O lado negativo disso tudo é que os doces nos dão uma sensação temporária de prazer, como muitos outros alimentos e substancias por aí. O nosso estresse e ansiedade vão embora por alguns momentos, mas entenda como o estresse funciona porque na hora da raiva, do choro, da agonia, aquele bombom recheado nos satisfaz, mas os efeitos subsequentes e a longo prazo não são tão atraentes.

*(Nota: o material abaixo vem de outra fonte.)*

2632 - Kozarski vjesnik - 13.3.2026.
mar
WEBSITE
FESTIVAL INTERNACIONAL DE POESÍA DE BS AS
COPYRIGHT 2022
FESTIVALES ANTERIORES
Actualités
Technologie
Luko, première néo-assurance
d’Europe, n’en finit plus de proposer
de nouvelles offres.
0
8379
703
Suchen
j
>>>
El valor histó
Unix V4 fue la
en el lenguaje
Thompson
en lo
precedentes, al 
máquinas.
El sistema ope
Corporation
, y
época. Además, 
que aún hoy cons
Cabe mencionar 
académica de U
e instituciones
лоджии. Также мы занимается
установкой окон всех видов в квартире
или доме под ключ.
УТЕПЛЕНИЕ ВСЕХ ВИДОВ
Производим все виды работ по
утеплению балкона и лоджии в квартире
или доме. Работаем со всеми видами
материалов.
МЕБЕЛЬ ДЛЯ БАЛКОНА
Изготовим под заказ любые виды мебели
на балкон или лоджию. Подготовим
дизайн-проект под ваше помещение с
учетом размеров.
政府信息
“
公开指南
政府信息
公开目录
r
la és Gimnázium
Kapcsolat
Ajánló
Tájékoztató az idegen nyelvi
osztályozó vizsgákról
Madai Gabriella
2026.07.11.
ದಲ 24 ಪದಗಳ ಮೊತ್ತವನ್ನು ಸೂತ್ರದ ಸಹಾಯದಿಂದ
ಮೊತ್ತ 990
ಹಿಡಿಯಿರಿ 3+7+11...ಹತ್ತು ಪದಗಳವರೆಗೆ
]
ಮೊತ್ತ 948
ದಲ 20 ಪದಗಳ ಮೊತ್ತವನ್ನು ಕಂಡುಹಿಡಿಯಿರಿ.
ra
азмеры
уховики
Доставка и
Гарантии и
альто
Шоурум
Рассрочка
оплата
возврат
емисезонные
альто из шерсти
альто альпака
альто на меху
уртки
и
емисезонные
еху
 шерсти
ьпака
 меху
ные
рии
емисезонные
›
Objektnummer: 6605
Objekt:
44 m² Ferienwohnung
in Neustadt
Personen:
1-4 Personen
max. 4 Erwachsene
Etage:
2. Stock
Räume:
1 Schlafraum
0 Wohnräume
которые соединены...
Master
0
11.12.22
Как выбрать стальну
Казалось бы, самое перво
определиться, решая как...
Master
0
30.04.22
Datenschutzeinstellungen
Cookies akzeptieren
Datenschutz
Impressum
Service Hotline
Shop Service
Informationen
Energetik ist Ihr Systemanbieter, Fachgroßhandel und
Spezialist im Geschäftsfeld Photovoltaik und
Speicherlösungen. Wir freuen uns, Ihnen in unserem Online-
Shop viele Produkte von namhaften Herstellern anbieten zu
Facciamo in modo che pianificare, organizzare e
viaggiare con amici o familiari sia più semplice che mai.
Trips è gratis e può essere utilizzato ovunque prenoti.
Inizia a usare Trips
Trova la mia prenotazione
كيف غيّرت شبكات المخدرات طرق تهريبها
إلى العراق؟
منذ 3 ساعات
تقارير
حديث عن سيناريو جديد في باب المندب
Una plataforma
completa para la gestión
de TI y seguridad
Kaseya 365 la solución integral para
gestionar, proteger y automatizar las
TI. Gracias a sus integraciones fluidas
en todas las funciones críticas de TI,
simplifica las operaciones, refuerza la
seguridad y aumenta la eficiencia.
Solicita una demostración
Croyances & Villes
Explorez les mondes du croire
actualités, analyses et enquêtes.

Os três passos para se livrar desse maldito são, primeiro, testar atividades alternativas para combater o estresse; segundo, experimentar suplementos para o estresse e terceiro, evitar os alimentos listados abaixo.

 

  1. Bebidas alcoólicas:

    a ingestão de álcool interfere com a comunicação das conexões cerebrais. Assim, variações de humor, mudanças na coordenação motora e dificuldade em organizar pensamentos são sintomas comuns de bebedeira. Além disso, o nosso sistema nervoso central é responsável pela nossa capacidade de raciocínio, compreensão, função motora e controle emocional. Você nota uma mudança em todas essas áreas quando aquela bera ou aquele drink se transformam em 5, 6 ou 7? Você se sente assim porque o álcool é uma droga depressora que agrava sintomas relacionados com o estresse e ansiedade. Os benefícios de não beber são infinitamente melhores do que ficar “altinho” por uma noite, mas lidar com as consequências de ressaca, potencial P.T. e sentimentos depressivos.

 

  1. Açúcar:

    um estudo concluiu que a ingestão de açúcar faz com que o nosso cérebro funcione com menos eficiência. Quanto mais açúcar consumimos, menos neurônios são produzidos e o número de sinapses cerebrais também cai. Com o cérebro não operando em sua potência máxima, corremos o risco de desenvolver sintomas de depressão e demência, além de piorar sintomas de indivíduos que já sofrem de estresse crônico e ansiedade.

 

  1. Adoçantes:

    nananinanão. Só porque o açúcar foi proibido, não significa que você pode ir saltitando em direção aos adoçantes artificiais. O seu componente principal é o aspartame – uma substância química aproximadamente 200 vezes mais doce do que o açúcar. O aspartame é usado em produtos diet, light, chicletes, geleias, refrigerantes, iced tea, etc. Basicamente tudo que diz ser “sugar-free”, mas ainda é doce, tem aspartame. O seu consumo bloqueia a produção de serotonina (conhecida como o hormônio da felicidade). A ingestão exagerada de aspartame pode causar alterações de humor, dores de cabeça e piorar os sintomas de estresse.

 

  1. Sal:

    a OMS (Organização Mundial de Saúde) recomenda o uso de 5g sal por dia em nossa alimentação. O sal não é um monstro, sabe? Nós precisamos dele para a nossa saúde. O problema é o excesso. Estima-se que o brasileiro consuma aproximadamente 12g de sal diariamente (mais que o dobro da quantia recomendada). Muito sódio no nosso organismo pode gerar complicações cardiovasculares, câncer de estomago, dores de cabeça e piorar sintomas do estresse que também podem causar doenças mais sérias. Além disso tudo, o sal faz com que fiquemos com uma aparência inchada.

 

  1. Soja:

    os alimentos feitos de soja são controversos. A soja tem sim os seus benefícios, o problema é que grande maioria da soja consumida no Brasil é transgênica. A sua ingestão pode causar desequilíbrio hormonal, aumento da ansiedade pela presença de cobre em sua composição e dificuldade de absorção de nutrientes e vitaminas. Tente não exagerar em tofu, shoyo, edamame e outros derivados da soja.

 

  1. Cafeína:

    o café é o melhor amigo de muitas pessoas. Principalmente na segunda-feira de manhã, quando ninguém está muito animado para voltar a trabalhar. Um cafezinho amigo pode estrelar o nosso corpo com dopamina, nos ajudando a alcançar o humor e concentração perfeitos para certas atividades como estudar e terminar um projeto. Por outro lado, tomar café em excesso aumenta os níveis de cortisol – o hormônio do estresse – no sangue. No entanto, os irmãos e primos do café preto são os maiores vilões nessa história. Os cappuccinos, lattes, mochas e suas variações contém laticínios e açúcar. E o que acontece quando você termina o seu café e o efeito começa a ir embora? Lá vai você mergulhar numa piscina de cortisol e açúcar de novo.